Just Like a Musical Avalanche, Goo Goo Dolls Picked Up Speed and Swept Us Away
Taking photos during a concert sometimes comes with their own hidden dangers. Now I am not talking about the time Vanilla Ice wanted to get every photographer wet in the pit, or even when Pat Monahan of Train decided to do an impromptu journey around the Trop turf. Sometimes artists just do not like the camera.
That same scenario came to head Saturday night during the Goo Goo Dolls show during the Rays/Hess Express Saturday Night Concert Series. It has been common knowledge to those who follow music that Goo Goo Dolls lead singer John Rzeznik’s propensity to be camera shy. Most people might not know that in the beginning Rzeznik would not sing due to his shyness.
So the night was an adventure in creative poising and posturing, hoping for the right shot, or maybe even a facial glance towards a lens.

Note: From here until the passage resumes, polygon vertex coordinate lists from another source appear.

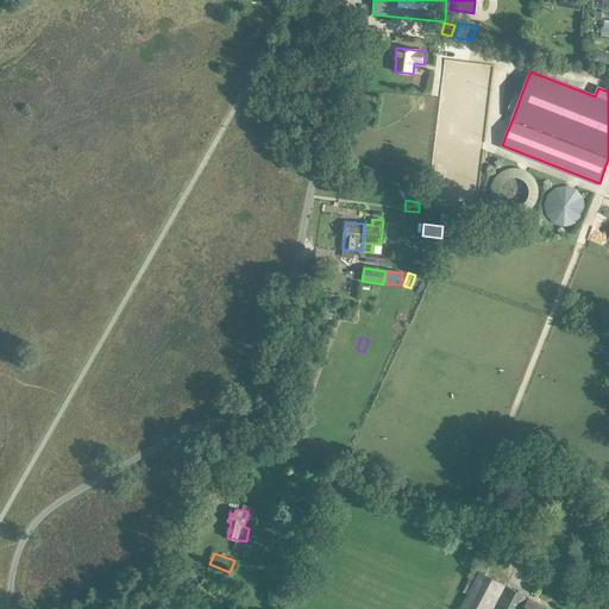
[(494,608),(496,608),(497,608),(520,608),(526,597),(507,588),(479,572),(459,608),(494,608)]
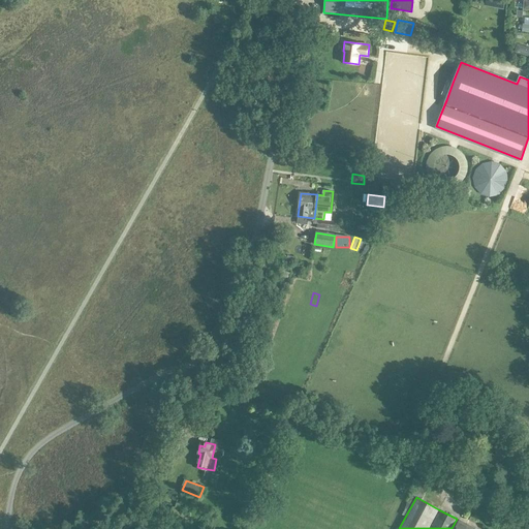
[(172,528),(179,528),(185,515),(173,509),(167,521),(173,523),(170,528),(172,528)]
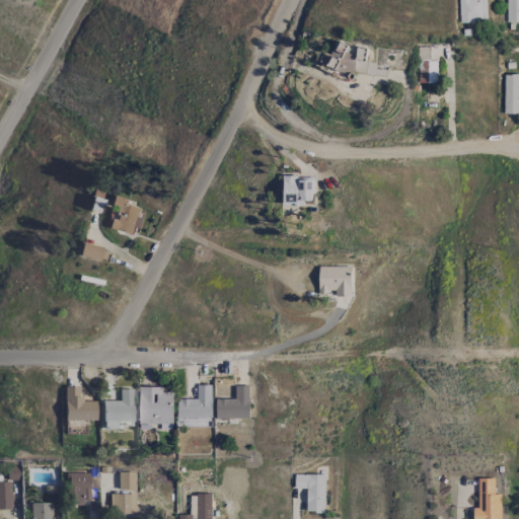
[(457,0),(459,22),(487,21),(486,0),(457,0)]
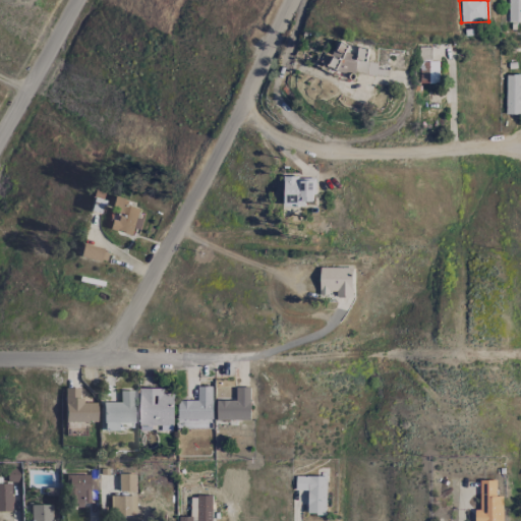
[(438,60),(419,61),(419,83),(439,82),(438,60)]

Not going to say the night was a total success, but Rzeznik did give me a few well aimed photos, and a night to remember.
Here is a bit of Goo Goo Dolls trivia for the Rays Republic, Rzeznik did not officially become the voice of the band until their third album “Hold Me Up”: in 1990. Previously it was Robby Takac the band wild bass guitarist that took the mic before Rzeznik became comfortable and they started cranking out their many hits.
The band’s 17-song set was a huge flashback for some fans that displayed just how much the band had matured and grown as artists since their first hit. From their first song of the night “Last Hot Night” to their final song “Broadway”, the band really did take us down an interesting path with Rzeznik becoming more and more personable as the night went along.
Even with the bump in the road in the beginning, this was a great concert filled with songs we all knew by sound, if not by heart. From “Slide” introduced second on Saturday night to “Iris” being performed in a different way, but still have the same heart string pulls of emotion. This is a band that embodies the 1990’s in so many ways, even though their biggest hit “Iris” did not hit the charts until 1998.
After the third song with our cameras in our bags and non of us milling about the photo pit, truly the night began to shine for Rzeznik and the rest of the Goo Goo Dolls. It truly was a great way to bring to a close the Go-Go Goo Goo weekend of concerts. By the way, the Rays did ask about the possible inclusion of possibly Lady GaGa performing, but the team balked at a $ 1 million asking price.
Still a Go-Go Goo Goo Gaga weekend would have been beyond historic. Still, the Goo Goo Dolls were the perfect cheery on top of the 2 concert events, complete with smoke machines, a light explosion and the vocals of Rzeznik that you could recognize even in a vacuum. It was seriously that good.
Even as the assembled masses were trying to get the band to come out for an additional song, their 17-song set and night was over just before the clock neared the midnight hour. I especially like their rendition of the classic 1977 Supertramp hit “Give A Little Bit”. No disrespect to the 1970’s iconic band, but I enjoyed Rzeznik’s personal changes and riffs a bit more than the original.
In the end as band that began their journey with the name The Sex Maggots and were banned by some promoters in Buffalo, New York from clubs found their groove. Even Rzeznik found his rhythm, found his voice and provided another moment in Rays concert history we will all never forget, especially the photographers’.